Traduit de l’anglais (Etats Unis)
par Christine Le Bœuf
Actes Sud - 240 pages
La
nuit de l'oracle est un roman où Paul Auster nous raconte
beaucoup d’histoires. Il ouvre des portes et nous fait
croire qu’il avance. Mais ne tourne-t-il pas en rond ?
Imaginez que votre garagiste vous propose un tour en voiture
et qu’en guise de voyage, il ouvre le capot de votre voiture
pour démonter la mécanique de votre moteur. C’est
un peu l’exercice auquel se livre Paul Auster dans son
dernier roman, La nuit de l’oracle.
En effet, le roman commence lorsque Sydney Orr, un écrivain
new-yorkais en convalescence d’une grave maladie, décide
de dévier de sa promenade quotidienne. Il découvre
une papeterie nommée Paper palace, dans laquelle il entre.
Ce magasin est tenu par un certain M. R. Chang et Sydney y découvre
un carnet bleu fabriqué au Portugal et dans lequel il
a envie d’écrire. Il achète le cahier, rentre
chez lui et commence à écrire une histoire pour
la première fois depuis le début de sa maladie.
L’histoire qu’il écrit est inspirée
par une anecdote de Dashiell Hammett. Nick Bowen est un éditeur
comblé, mais un soir il manque de se faire écraser
par une gargouille en pierre calcaire tombée d’un
immeuble. Il en réchappe par miracle, décide de
changer de vie et prend le premier avion pour nulle part.
On le voit dans cette description des prémisses du roman,
il s’agit d’une mise en abîme. Un homme raconte
l’histoire d’un homme qui, etc. Sauf que Paul Auster
n’écrit pas les Mille et une nuits. Il nous gratifiera
d’un scénario de science-fiction et d’autres
choses encore.
Voilà pourquoi j’évoquais l’image
du garagiste. Dans La nuit de l’oracle, Paul Auster nous
entraîne dans son atelier et nous montre ce qu’il
sait faire. Cela pourrait être d’une virtuosité
formidable. En fait, cela nous laisse sur notre faim.

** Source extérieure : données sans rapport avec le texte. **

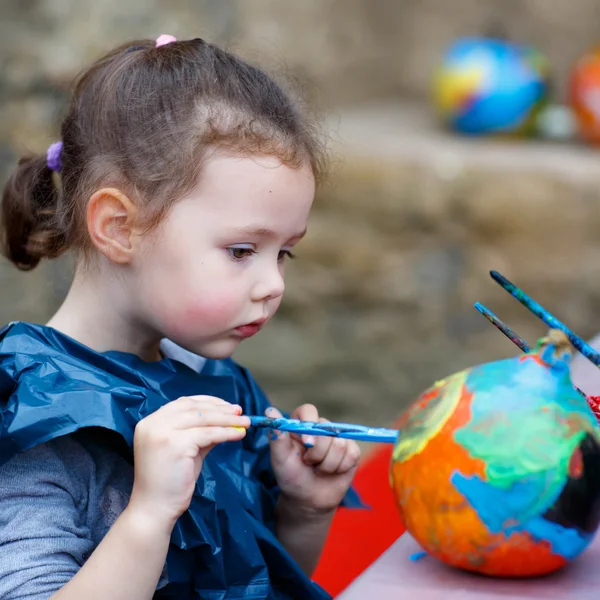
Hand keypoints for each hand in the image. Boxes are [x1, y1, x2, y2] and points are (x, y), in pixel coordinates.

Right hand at [128, 396, 248, 528]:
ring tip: (245, 422)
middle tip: (240, 411)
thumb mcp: (186, 450)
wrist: (154, 509)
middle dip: (220, 409)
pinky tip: (238, 434)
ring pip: (203, 418)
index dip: (208, 402)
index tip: (228, 406)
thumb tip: (226, 420)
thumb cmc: (170, 482)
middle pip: (194, 408)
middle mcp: (154, 423)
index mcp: (151, 421)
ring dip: (227, 419)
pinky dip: (226, 432)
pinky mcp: (175, 444)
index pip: (183, 403)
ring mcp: (162, 432)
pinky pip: (208, 434)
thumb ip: (201, 433)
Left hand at [267, 405, 360, 514]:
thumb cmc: (291, 477)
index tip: (307, 443)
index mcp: (301, 425)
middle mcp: (320, 428)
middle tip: (308, 463)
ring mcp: (337, 438)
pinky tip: (332, 472)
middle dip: (317, 453)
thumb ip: (276, 436)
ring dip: (327, 464)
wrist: (308, 500)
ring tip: (318, 469)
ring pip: (339, 444)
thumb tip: (270, 411)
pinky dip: (340, 467)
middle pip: (327, 429)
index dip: (310, 424)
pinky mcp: (351, 450)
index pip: (308, 410)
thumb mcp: (280, 459)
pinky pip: (351, 454)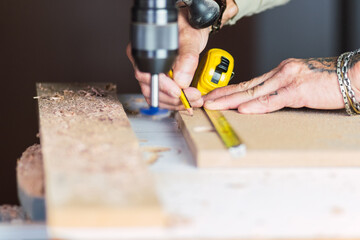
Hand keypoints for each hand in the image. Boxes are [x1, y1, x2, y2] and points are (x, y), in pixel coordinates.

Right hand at [127, 0, 238, 109]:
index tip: (178, 91)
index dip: (162, 86)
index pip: (146, 74)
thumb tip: (181, 80)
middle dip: (172, 98)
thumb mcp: (189, 39)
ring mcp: (152, 73)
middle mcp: (144, 63)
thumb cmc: (186, 26)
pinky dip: (175, 103)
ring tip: (193, 101)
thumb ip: (186, 59)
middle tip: (192, 98)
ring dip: (175, 103)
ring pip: (157, 96)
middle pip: (150, 89)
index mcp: (144, 49)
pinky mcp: (161, 81)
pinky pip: (163, 97)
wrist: (192, 27)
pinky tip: (187, 102)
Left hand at [203, 57, 359, 113]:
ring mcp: (288, 79)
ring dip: (231, 100)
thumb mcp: (298, 86)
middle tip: (204, 101)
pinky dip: (257, 105)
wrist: (353, 78)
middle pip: (245, 86)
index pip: (248, 83)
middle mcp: (280, 72)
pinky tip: (243, 109)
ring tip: (214, 106)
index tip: (214, 97)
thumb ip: (280, 93)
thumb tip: (261, 105)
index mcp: (279, 72)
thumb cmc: (327, 84)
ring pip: (253, 92)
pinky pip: (273, 99)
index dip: (229, 91)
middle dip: (222, 95)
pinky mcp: (298, 90)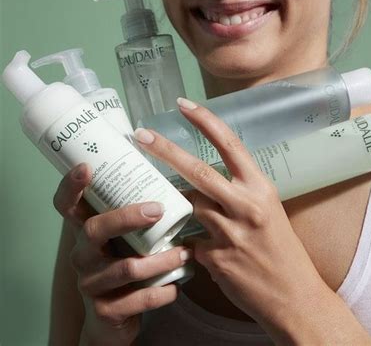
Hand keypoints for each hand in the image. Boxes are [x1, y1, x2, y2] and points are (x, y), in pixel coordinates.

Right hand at [53, 164, 191, 345]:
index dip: (71, 186)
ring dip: (160, 260)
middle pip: (94, 229)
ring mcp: (90, 284)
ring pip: (126, 268)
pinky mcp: (105, 311)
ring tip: (184, 253)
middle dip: (126, 217)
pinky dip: (162, 291)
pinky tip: (176, 286)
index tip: (87, 167)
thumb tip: (169, 176)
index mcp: (86, 232)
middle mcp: (82, 255)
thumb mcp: (124, 239)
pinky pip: (138, 299)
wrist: (113, 322)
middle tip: (158, 209)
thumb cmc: (125, 265)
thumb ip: (134, 215)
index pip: (67, 205)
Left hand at [134, 100, 321, 339]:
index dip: (205, 121)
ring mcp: (230, 233)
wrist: (293, 296)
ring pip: (190, 206)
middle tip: (141, 134)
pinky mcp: (216, 259)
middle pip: (198, 171)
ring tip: (184, 211)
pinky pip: (191, 242)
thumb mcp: (267, 210)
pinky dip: (192, 243)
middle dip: (165, 150)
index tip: (183, 104)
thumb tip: (205, 180)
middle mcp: (246, 206)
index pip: (230, 144)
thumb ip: (238, 192)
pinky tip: (206, 252)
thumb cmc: (281, 248)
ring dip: (182, 206)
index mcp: (261, 188)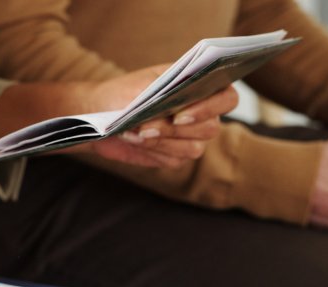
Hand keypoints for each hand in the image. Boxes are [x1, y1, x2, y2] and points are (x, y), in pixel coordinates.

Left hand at [66, 65, 238, 167]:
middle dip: (177, 129)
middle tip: (147, 127)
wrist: (100, 116)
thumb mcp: (140, 87)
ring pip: (194, 148)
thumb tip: (174, 109)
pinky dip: (154, 151)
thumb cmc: (122, 93)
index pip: (227, 98)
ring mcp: (191, 136)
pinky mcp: (176, 155)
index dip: (210, 107)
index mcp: (198, 87)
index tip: (180, 115)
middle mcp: (201, 113)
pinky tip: (134, 140)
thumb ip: (162, 95)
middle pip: (211, 128)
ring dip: (164, 141)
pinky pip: (175, 159)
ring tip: (137, 132)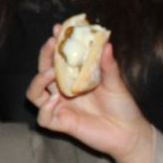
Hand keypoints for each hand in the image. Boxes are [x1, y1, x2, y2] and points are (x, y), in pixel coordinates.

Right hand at [25, 28, 154, 162]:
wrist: (129, 133)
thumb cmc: (122, 106)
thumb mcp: (116, 83)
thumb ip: (107, 65)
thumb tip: (107, 43)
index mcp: (74, 78)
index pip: (58, 58)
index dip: (56, 44)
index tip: (58, 29)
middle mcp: (63, 91)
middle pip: (42, 71)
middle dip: (44, 56)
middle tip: (52, 44)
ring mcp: (61, 107)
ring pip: (34, 94)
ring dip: (37, 81)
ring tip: (50, 74)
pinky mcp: (62, 124)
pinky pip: (43, 117)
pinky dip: (45, 108)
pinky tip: (56, 100)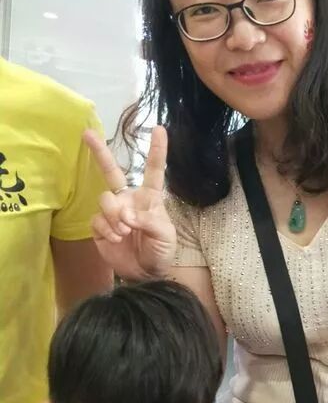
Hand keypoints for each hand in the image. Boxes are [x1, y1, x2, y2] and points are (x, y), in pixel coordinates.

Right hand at [84, 126, 176, 280]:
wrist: (146, 274)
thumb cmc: (161, 251)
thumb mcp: (164, 235)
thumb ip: (148, 221)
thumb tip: (126, 215)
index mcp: (150, 197)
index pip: (153, 170)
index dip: (156, 150)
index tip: (159, 129)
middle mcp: (128, 199)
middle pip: (111, 171)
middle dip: (99, 152)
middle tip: (87, 133)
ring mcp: (112, 211)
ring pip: (105, 199)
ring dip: (114, 215)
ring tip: (125, 231)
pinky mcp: (99, 226)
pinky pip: (97, 219)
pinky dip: (107, 229)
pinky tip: (116, 239)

Le danger d’explorer les mondes possibles est de n’en
aborder aucun. Auster, dans ce livre, est un incroyable narrateur.
Il nous tient en haleine dans les cent premières pages
et continue à nous captiver (un poil moins tout de même)

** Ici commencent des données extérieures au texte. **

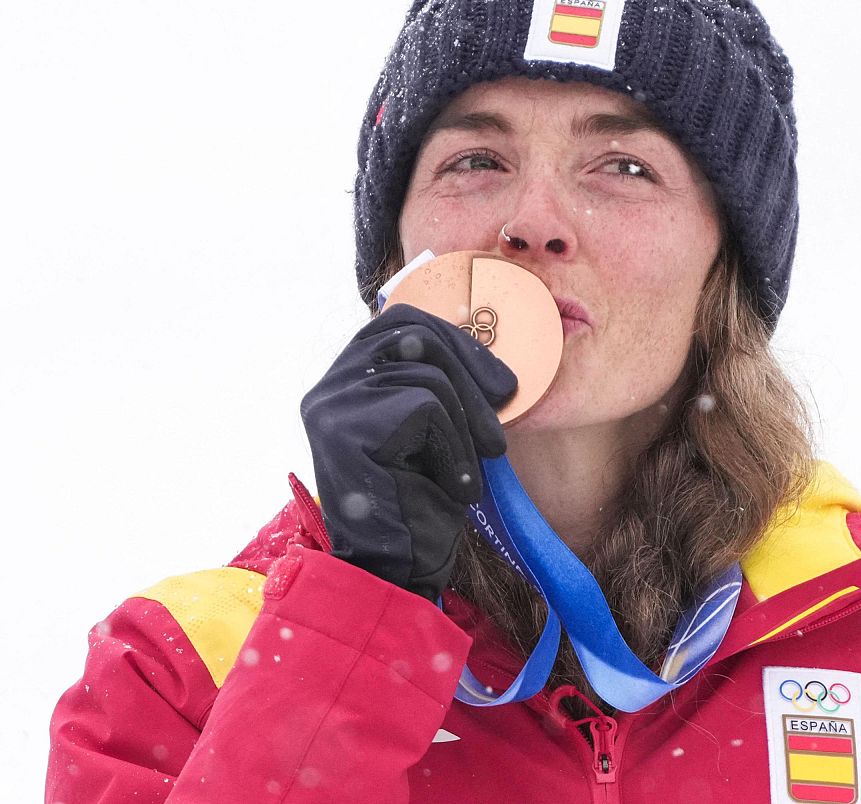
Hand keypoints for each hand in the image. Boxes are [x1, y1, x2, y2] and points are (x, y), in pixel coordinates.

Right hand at [300, 304, 516, 599]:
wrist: (401, 568)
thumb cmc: (422, 501)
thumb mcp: (439, 431)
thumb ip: (446, 385)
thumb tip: (496, 362)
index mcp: (347, 380)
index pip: (403, 321)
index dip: (459, 341)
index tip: (502, 385)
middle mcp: (329, 387)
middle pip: (416, 336)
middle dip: (473, 378)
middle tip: (498, 435)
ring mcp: (331, 405)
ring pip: (429, 376)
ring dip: (466, 428)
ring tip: (467, 475)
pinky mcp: (345, 428)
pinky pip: (427, 409)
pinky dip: (455, 451)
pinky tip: (452, 489)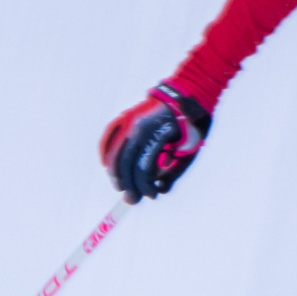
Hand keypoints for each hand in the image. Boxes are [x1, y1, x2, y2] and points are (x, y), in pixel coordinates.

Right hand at [100, 84, 210, 201]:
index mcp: (156, 134)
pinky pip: (108, 138)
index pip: (144, 168)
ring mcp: (128, 120)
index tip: (151, 195)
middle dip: (127, 184)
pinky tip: (107, 166)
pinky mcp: (124, 117)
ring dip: (115, 174)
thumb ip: (174, 172)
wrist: (184, 96)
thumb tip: (159, 191)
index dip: (145, 185)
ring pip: (113, 153)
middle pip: (124, 163)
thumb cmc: (190, 127)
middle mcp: (138, 127)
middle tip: (132, 199)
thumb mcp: (188, 151)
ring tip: (121, 186)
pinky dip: (106, 153)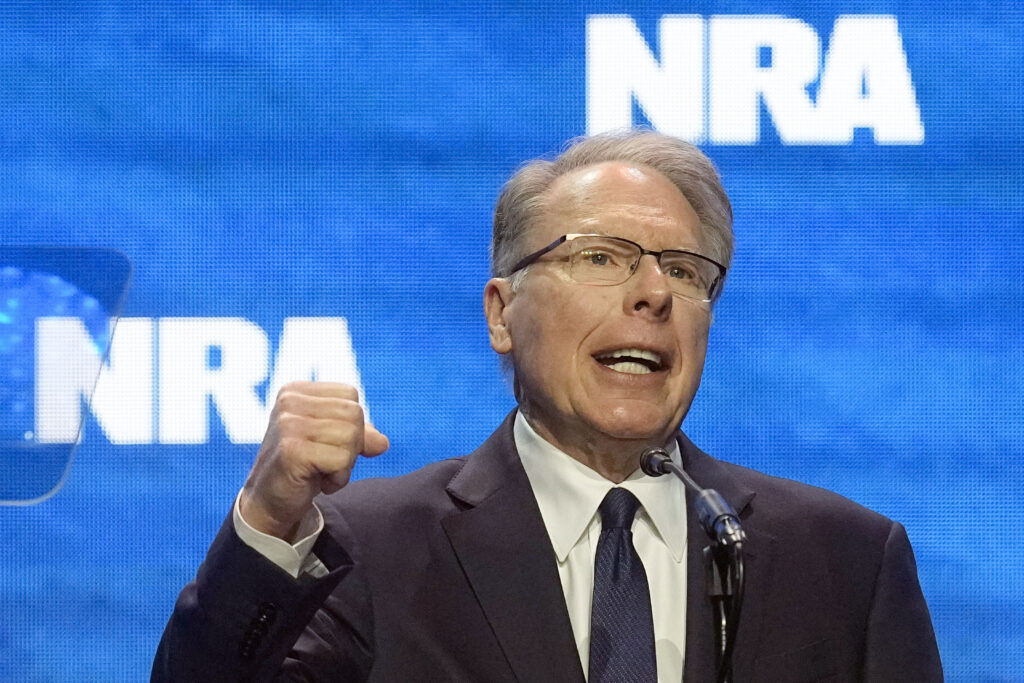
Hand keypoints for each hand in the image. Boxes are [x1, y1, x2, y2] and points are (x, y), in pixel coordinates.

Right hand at [239, 381, 388, 539]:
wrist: (267, 503)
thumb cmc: (301, 468)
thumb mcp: (330, 442)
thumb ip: (358, 434)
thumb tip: (382, 443)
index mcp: (295, 391)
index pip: (350, 395)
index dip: (350, 424)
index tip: (325, 443)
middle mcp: (289, 402)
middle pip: (354, 415)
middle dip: (350, 446)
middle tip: (324, 462)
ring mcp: (288, 425)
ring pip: (351, 436)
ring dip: (344, 464)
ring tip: (318, 470)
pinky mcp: (292, 450)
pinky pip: (341, 460)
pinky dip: (337, 479)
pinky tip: (314, 481)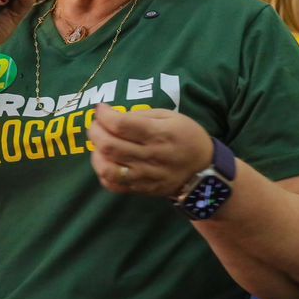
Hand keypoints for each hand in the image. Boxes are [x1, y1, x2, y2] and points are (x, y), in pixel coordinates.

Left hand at [87, 105, 214, 198]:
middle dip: (95, 131)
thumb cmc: (186, 136)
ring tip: (99, 144)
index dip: (104, 115)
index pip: (121, 125)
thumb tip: (114, 116)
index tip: (101, 108)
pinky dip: (102, 173)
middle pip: (109, 146)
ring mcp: (145, 176)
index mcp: (159, 134)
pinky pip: (114, 186)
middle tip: (96, 124)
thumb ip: (141, 115)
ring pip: (108, 169)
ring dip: (96, 154)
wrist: (203, 169)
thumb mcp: (171, 116)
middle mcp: (150, 156)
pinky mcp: (142, 189)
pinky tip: (106, 161)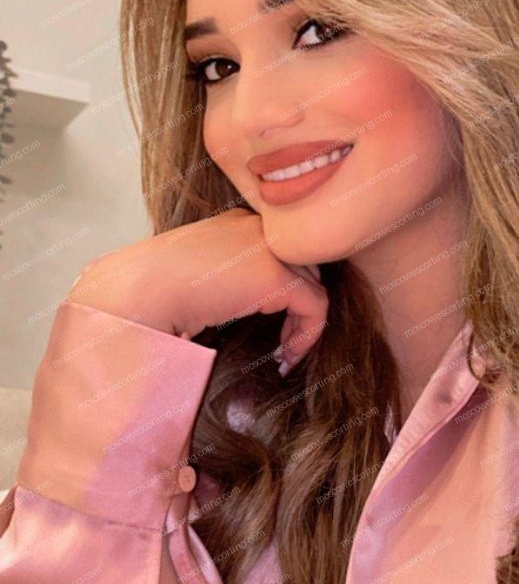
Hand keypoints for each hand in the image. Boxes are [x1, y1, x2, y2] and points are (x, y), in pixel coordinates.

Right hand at [67, 211, 327, 368]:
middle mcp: (256, 227)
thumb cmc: (150, 291)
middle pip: (302, 266)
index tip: (269, 325)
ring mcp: (269, 248)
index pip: (277, 252)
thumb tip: (231, 306)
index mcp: (234, 225)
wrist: (138, 290)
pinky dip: (306, 336)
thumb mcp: (191, 277)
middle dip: (298, 305)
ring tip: (283, 354)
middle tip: (281, 343)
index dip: (282, 290)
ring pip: (313, 285)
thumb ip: (221, 281)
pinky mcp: (277, 276)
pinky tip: (284, 358)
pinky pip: (315, 307)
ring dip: (303, 324)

par la suite. Cela dit l’histoire de Nick Bowen est plus
intéressante que celle de Sydney Orr. Le lecteur assidu
d’Auster y reconnaît une redistribution de ses thèmes
fondateurs et jubile jusqu’à ce que l’histoire
finisse en queue de poisson.
Si vous aimez ce genre de roman qui offre des bonus comme les
films en DVD, vous y trouverez votre compte. D’autant
que Paul Auster est tout sauf médiocre. Peut-être
serez-vous moins sensible que moi à l’aspect un
rien gratuit de la chose.
Le roman se situe en 1982. Néanmoins, la manière
apocalyptique dont il se termine nous amène à
réfléchir. Ne s’agit-il pas pour Auster
d’exprimer par la fiction ce que le 11 septembre 2001
a signifié pour lui en tant que New-yorkais ? La vie
dévastée et en même temps la vie à
reconstruire ? Voilà une clé pour ce roman éclaté.